**Problem description**
From the data that follows, print exactly the lines starting at the one containing "435 294 857" and ending at the one containing "502 352 154.71"; include both of them and nothing more.

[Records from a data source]

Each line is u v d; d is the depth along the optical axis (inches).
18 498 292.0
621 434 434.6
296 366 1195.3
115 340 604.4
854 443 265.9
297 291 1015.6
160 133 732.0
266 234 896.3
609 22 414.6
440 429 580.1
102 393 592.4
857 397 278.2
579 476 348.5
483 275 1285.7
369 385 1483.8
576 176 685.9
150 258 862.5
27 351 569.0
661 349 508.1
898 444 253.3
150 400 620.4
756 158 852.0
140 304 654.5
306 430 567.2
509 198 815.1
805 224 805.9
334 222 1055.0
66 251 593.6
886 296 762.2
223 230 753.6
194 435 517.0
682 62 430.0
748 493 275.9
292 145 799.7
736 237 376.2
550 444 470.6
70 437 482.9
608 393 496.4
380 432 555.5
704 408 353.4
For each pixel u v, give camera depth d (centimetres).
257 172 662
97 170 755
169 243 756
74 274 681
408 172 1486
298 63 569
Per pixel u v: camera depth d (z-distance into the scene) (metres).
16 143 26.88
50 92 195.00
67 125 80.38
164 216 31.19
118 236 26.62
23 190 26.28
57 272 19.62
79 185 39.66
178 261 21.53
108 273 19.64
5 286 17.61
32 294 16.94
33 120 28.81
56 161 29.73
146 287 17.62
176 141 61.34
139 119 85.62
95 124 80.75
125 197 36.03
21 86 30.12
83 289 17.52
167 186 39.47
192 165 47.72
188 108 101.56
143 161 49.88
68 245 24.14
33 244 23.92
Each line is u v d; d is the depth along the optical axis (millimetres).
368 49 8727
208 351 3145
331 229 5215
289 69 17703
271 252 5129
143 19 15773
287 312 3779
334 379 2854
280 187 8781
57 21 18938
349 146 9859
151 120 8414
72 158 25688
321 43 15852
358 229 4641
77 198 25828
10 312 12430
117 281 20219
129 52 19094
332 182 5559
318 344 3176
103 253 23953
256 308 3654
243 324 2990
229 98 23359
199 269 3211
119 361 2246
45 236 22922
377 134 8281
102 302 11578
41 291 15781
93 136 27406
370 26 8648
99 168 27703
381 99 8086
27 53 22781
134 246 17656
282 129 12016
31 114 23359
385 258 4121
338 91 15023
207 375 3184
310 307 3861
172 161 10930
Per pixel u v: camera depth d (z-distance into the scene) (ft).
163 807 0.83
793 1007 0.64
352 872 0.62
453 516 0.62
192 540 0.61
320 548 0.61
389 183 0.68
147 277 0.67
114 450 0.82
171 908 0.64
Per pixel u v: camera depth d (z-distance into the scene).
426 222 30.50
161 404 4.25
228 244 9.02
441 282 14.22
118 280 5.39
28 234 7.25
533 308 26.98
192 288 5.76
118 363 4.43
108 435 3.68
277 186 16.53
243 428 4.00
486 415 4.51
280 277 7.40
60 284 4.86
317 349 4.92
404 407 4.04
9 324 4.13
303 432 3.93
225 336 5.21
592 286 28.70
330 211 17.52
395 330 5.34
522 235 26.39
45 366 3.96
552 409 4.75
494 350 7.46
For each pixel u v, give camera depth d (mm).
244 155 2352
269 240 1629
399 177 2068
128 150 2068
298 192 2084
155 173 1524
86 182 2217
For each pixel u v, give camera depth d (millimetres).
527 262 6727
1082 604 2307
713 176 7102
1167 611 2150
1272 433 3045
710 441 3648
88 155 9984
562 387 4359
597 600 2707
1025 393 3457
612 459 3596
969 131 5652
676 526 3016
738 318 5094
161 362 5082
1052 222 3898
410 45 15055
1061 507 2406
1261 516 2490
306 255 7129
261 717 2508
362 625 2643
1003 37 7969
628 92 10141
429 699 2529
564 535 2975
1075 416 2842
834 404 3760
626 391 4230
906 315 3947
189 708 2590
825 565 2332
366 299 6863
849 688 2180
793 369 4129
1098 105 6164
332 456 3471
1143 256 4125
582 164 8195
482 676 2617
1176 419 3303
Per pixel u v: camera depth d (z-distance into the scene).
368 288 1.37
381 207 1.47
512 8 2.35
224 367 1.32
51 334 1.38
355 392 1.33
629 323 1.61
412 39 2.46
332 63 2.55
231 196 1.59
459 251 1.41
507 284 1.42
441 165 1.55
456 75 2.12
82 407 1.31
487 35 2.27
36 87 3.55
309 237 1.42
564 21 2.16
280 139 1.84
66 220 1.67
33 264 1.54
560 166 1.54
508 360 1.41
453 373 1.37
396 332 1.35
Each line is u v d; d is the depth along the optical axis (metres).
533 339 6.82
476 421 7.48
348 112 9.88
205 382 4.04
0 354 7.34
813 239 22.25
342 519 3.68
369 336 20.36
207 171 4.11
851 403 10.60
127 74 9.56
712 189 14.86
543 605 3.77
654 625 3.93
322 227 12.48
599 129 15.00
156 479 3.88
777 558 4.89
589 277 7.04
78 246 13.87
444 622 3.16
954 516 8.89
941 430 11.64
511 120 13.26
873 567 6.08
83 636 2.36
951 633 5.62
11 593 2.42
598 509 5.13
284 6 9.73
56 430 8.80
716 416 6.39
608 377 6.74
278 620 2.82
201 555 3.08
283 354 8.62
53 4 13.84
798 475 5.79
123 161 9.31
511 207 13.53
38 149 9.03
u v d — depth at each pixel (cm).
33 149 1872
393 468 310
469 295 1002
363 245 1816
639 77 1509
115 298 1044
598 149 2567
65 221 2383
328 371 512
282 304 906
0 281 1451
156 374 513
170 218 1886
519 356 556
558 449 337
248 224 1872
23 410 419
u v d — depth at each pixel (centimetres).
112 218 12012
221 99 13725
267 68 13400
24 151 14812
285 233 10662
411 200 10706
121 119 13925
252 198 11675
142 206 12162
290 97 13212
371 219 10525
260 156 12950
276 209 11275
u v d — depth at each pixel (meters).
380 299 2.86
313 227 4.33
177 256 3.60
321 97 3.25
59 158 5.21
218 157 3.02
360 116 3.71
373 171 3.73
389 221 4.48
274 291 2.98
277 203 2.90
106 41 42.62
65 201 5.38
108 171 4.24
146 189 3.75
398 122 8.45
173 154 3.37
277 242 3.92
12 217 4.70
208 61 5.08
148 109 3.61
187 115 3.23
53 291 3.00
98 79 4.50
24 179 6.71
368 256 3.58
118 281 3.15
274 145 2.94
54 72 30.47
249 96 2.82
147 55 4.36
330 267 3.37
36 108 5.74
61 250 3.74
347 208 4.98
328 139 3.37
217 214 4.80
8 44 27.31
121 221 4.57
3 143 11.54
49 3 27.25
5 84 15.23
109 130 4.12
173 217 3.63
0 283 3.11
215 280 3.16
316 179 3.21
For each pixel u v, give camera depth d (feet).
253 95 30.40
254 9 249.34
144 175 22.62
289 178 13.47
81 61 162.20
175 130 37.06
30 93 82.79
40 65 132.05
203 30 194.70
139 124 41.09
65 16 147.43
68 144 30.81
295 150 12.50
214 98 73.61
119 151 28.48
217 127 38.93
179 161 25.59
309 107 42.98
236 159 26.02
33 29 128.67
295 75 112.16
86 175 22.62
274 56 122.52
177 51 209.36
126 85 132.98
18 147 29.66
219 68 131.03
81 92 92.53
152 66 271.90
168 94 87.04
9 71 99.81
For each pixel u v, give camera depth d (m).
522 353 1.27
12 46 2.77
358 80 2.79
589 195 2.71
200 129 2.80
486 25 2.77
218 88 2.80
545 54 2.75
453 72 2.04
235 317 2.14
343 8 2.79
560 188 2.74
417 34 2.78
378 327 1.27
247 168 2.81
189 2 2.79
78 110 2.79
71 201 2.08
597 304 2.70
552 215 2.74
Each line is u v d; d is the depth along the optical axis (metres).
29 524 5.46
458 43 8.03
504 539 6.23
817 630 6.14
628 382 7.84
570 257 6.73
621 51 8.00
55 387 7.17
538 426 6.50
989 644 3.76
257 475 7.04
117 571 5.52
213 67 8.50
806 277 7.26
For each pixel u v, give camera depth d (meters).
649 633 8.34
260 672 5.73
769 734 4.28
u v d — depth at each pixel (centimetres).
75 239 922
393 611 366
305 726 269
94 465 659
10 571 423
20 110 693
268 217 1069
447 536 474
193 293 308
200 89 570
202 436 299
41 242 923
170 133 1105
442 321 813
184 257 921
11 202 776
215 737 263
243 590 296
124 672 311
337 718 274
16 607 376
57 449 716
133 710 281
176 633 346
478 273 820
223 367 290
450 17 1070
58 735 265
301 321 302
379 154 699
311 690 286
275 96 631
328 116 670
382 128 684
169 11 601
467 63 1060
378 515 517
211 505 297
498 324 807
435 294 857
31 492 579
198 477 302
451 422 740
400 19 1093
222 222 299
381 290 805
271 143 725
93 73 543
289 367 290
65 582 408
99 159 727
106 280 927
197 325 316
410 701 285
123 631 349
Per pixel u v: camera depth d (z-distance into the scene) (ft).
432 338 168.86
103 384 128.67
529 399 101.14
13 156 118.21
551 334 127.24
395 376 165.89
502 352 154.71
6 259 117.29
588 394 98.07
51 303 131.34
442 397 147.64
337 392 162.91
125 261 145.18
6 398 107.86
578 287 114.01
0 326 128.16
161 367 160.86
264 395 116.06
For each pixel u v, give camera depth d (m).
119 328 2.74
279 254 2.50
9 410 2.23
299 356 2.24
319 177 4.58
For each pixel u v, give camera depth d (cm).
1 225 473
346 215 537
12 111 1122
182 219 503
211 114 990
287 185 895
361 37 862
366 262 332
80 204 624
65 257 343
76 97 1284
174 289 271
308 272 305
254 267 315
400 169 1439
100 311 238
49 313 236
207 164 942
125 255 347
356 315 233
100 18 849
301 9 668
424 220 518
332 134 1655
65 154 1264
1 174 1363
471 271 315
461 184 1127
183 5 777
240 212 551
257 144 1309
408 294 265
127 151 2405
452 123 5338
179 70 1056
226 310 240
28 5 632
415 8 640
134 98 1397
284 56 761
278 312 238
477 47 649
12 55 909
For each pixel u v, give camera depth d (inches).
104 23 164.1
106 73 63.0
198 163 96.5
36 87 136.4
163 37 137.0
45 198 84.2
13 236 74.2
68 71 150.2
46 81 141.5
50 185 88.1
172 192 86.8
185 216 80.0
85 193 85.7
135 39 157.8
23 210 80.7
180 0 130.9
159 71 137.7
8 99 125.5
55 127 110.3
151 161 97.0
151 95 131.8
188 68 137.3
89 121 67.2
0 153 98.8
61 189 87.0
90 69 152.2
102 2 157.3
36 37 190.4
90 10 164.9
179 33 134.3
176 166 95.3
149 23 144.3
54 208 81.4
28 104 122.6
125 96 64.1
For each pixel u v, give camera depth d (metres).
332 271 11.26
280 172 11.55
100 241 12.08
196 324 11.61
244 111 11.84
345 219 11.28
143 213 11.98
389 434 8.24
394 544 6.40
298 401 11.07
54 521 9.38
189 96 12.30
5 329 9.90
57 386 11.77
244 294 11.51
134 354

**Solution**
435 294 857
31 492 579
198 477 302
451 422 740
400 19 1093
222 222 299
381 290 805
271 143 725
93 73 543
289 367 290
65 582 408
99 159 727
106 280 927
197 325 316
410 701 285
123 631 349
Per pixel u v: camera depth d (z-distance into the scene) (ft).
432 338 168.86
103 384 128.67
529 399 101.14
13 156 118.21
551 334 127.24
395 376 165.89
502 352 154.71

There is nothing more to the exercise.